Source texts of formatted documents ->
┄┄┄┄┄┄┄┄┄┄

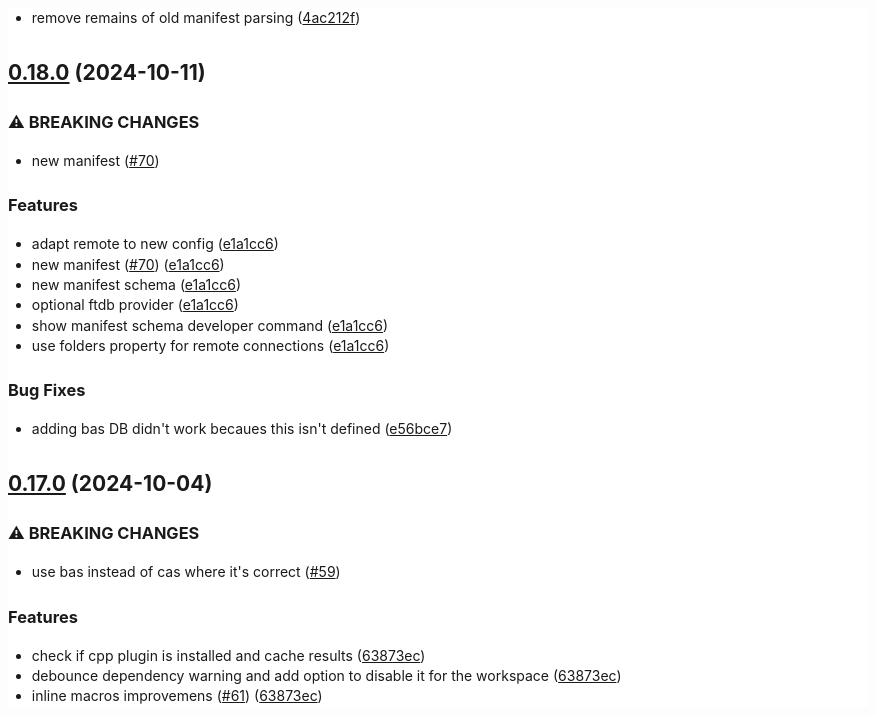 * remove remains of old manifest parsing ([4ac212f](https://github.sec.samsung.net/CO7-SRPOL-Mobile-Security/cas-vscode-extension/commit/4ac212fa2b22a4fa8e8785883bac143719dc141d))

## [0.18.0](https://github.sec.samsung.net/CO7-SRPOL-Mobile-Security/cas-vscode-extension/compare/cas-vscode-extensions-v0.17.0...cas-v0.18.0) (2024-10-11)


### ⚠ BREAKING CHANGES

* new manifest ([#70](https://github.sec.samsung.net/CO7-SRPOL-Mobile-Security/cas-vscode-extension/issues/70))

### Features

* adapt remote to new config ([e1a1cc6](https://github.sec.samsung.net/CO7-SRPOL-Mobile-Security/cas-vscode-extension/commit/e1a1cc6bb0d86fed068c0d05d2ab820e33a44261))
* new manifest ([#70](https://github.sec.samsung.net/CO7-SRPOL-Mobile-Security/cas-vscode-extension/issues/70)) ([e1a1cc6](https://github.sec.samsung.net/CO7-SRPOL-Mobile-Security/cas-vscode-extension/commit/e1a1cc6bb0d86fed068c0d05d2ab820e33a44261))
* new manifest schema ([e1a1cc6](https://github.sec.samsung.net/CO7-SRPOL-Mobile-Security/cas-vscode-extension/commit/e1a1cc6bb0d86fed068c0d05d2ab820e33a44261))
* optional ftdb provider ([e1a1cc6](https://github.sec.samsung.net/CO7-SRPOL-Mobile-Security/cas-vscode-extension/commit/e1a1cc6bb0d86fed068c0d05d2ab820e33a44261))
* show manifest schema  developer command ([e1a1cc6](https://github.sec.samsung.net/CO7-SRPOL-Mobile-Security/cas-vscode-extension/commit/e1a1cc6bb0d86fed068c0d05d2ab820e33a44261))
* use folders property for remote connections ([e1a1cc6](https://github.sec.samsung.net/CO7-SRPOL-Mobile-Security/cas-vscode-extension/commit/e1a1cc6bb0d86fed068c0d05d2ab820e33a44261))


### Bug Fixes

* adding bas DB didn't work becaues this isn't defined ([e56bce7](https://github.sec.samsung.net/CO7-SRPOL-Mobile-Security/cas-vscode-extension/commit/e56bce7f7a824b1c54b9cf3f341af4ae7f7e093e))

## [0.17.0](https://github.sec.samsung.net/CO7-SRPOL-Mobile-Security/cas-vscode-extension/compare/cas-vscode-extensions-v0.16.6...cas-v0.17.0) (2024-10-04)


### ⚠ BREAKING CHANGES

* use bas instead of cas where it's correct ([#59](https://github.sec.samsung.net/CO7-SRPOL-Mobile-Security/cas-vscode-extension/issues/59))

### Features

* check if cpp plugin is installed and cache results ([63873ec](https://github.sec.samsung.net/CO7-SRPOL-Mobile-Security/cas-vscode-extension/commit/63873ece3d71fb9ab01b7a27063c51fb94952d7f))
* debounce dependency warning and add option to disable it for the workspace ([63873ec](https://github.sec.samsung.net/CO7-SRPOL-Mobile-Security/cas-vscode-extension/commit/63873ece3d71fb9ab01b7a27063c51fb94952d7f))
* inline macros improvemens ([#61](https://github.sec.samsung.net/CO7-SRPOL-Mobile-Security/cas-vscode-extension/issues/61)) ([63873ec](https://github.sec.samsung.net/CO7-SRPOL-Mobile-Security/cas-vscode-extension/commit/63873ece3d71fb9ab01b7a27063c51fb94952d7f))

┄┄┄┄┄┄┄┄┄┄

Directions for this task -> Print every line of the listing above without any changes, leaving out the pictures.

Finished exercise ->
 * remove remains of old manifest parsing ([4ac212f](https://github.sec.samsung.net/CO7-SRPOL-Mobile-Security/cas-vscode-extension/commit/4ac212fa2b22a4fa8e8785883bac143719dc141d))

## [0.18.0](https://github.sec.samsung.net/CO7-SRPOL-Mobile-Security/cas-vscode-extension/compare/cas-vscode-extensions-v0.17.0...cas-v0.18.0) (2024-10-11)


### ⚠ BREAKING CHANGES

* new manifest ([#70](https://github.sec.samsung.net/CO7-SRPOL-Mobile-Security/cas-vscode-extension/issues/70))

### Features

* adapt remote to new config ([e1a1cc6](https://github.sec.samsung.net/CO7-SRPOL-Mobile-Security/cas-vscode-extension/commit/e1a1cc6bb0d86fed068c0d05d2ab820e33a44261))
* new manifest ([#70](https://github.sec.samsung.net/CO7-SRPOL-Mobile-Security/cas-vscode-extension/issues/70)) ([e1a1cc6](https://github.sec.samsung.net/CO7-SRPOL-Mobile-Security/cas-vscode-extension/commit/e1a1cc6bb0d86fed068c0d05d2ab820e33a44261))
* new manifest schema ([e1a1cc6](https://github.sec.samsung.net/CO7-SRPOL-Mobile-Security/cas-vscode-extension/commit/e1a1cc6bb0d86fed068c0d05d2ab820e33a44261))
* optional ftdb provider ([e1a1cc6](https://github.sec.samsung.net/CO7-SRPOL-Mobile-Security/cas-vscode-extension/commit/e1a1cc6bb0d86fed068c0d05d2ab820e33a44261))
* show manifest schema  developer command ([e1a1cc6](https://github.sec.samsung.net/CO7-SRPOL-Mobile-Security/cas-vscode-extension/commit/e1a1cc6bb0d86fed068c0d05d2ab820e33a44261))
* use folders property for remote connections ([e1a1cc6](https://github.sec.samsung.net/CO7-SRPOL-Mobile-Security/cas-vscode-extension/commit/e1a1cc6bb0d86fed068c0d05d2ab820e33a44261))


### Bug Fixes

* adding bas DB didn't work becaues this isn't defined ([e56bce7](https://github.sec.samsung.net/CO7-SRPOL-Mobile-Security/cas-vscode-extension/commit/e56bce7f7a824b1c54b9cf3f341af4ae7f7e093e))

## [0.17.0](https://github.sec.samsung.net/CO7-SRPOL-Mobile-Security/cas-vscode-extension/compare/cas-vscode-extensions-v0.16.6...cas-v0.17.0) (2024-10-04)


### ⚠ BREAKING CHANGES

* use bas instead of cas where it's correct ([#59](https://github.sec.samsung.net/CO7-SRPOL-Mobile-Security/cas-vscode-extension/issues/59))

### Features

* check if cpp plugin is installed and cache results ([63873ec](https://github.sec.samsung.net/CO7-SRPOL-Mobile-Security/cas-vscode-extension/commit/63873ece3d71fb9ab01b7a27063c51fb94952d7f))
* debounce dependency warning and add option to disable it for the workspace ([63873ec](https://github.sec.samsung.net/CO7-SRPOL-Mobile-Security/cas-vscode-extension/commit/63873ece3d71fb9ab01b7a27063c51fb94952d7f))
* inline macros improvemens ([#61](https://github.sec.samsung.net/CO7-SRPOL-Mobile-Security/cas-vscode-extension/issues/61)) ([63873ec](https://github.sec.samsung.net/CO7-SRPOL-Mobile-Security/cas-vscode-extension/commit/63873ece3d71fb9ab01b7a27063c51fb94952d7f))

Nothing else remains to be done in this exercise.